Each row/line will have 33 letters and each line will only have multiple occurrences of etters out of a pool of ATGC (also small atgc). some may have also '-'. I would like to extract those lines (rows) that have a non-homogenious letters or if one or more letter is different compared to the rest, grap that entire column.
Each row/line will have 32 letters and each line will only have multiple occurrences of 2 or more letters out of a pool of ATGC (also small atgc). some may have also '-'. I would like to count the occurrence of each alphabet in a line and output the position number/ numbers of all the counted alphabet.
How do I modify the above code so that it would count the occurrence of the alphabet that is different from the first alphbet in each of the lines and output the position number/ numbers of that different alphabet only.
Desired output
CCCCCGCCCCCCCCCCcCCCCCCCCCCCCCCC G 6
AAAATAAAAAAAAAAAaAAAAAAAAAAAAAA T 5
TGTTTTTTTTTTTTGGtTTTTTTTTTTTTTTT G 2 15 16
TTTT-TTTTTTTTTCTtTTTTTTTTTTTTTTT C 15
---------- Post updated at 08:20 PM ---------- Previous update was at 04:51 PM ----------
That was based on the smallest occurrence. But here I need the count of the alphabet that is different of the first one. It is not necessary that the different alphabet will have the smallest occurrence in each line.

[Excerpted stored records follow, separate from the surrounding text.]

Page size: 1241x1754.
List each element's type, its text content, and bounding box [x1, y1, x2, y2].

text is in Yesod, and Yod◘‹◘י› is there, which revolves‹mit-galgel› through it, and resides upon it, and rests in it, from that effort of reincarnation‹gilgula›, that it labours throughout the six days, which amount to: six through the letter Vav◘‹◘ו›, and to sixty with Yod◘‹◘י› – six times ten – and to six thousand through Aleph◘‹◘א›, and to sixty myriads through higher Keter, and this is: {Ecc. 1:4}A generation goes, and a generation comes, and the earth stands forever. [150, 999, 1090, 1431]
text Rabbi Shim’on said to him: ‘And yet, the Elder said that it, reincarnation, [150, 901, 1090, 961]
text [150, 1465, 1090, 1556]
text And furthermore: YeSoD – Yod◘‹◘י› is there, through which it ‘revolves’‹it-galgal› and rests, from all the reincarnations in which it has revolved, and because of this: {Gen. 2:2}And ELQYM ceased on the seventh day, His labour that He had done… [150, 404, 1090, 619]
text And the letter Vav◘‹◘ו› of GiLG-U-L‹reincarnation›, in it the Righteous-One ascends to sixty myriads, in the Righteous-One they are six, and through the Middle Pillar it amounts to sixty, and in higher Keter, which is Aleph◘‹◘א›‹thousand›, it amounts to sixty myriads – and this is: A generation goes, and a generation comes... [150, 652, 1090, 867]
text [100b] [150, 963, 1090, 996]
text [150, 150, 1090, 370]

But it should be obvious that the two problems are similar, and there is a good chance that the solutions might be similar.
I understand that you're working on genes and that computer science is not your area of expertise. But, this forum is intended to help people learn how to effectively use Linux and UNIX system; not to be an unpaid pool of programmers to write software for your genetic research projects. With well over 150 posts to these forums, and our help in solving more than 75 issues you have raised, and watching what goes on in the UNIX & Linux Forums; we would expect that by now you have started to learn something from all of our help.
What have you tried to do to solve this problem on your own?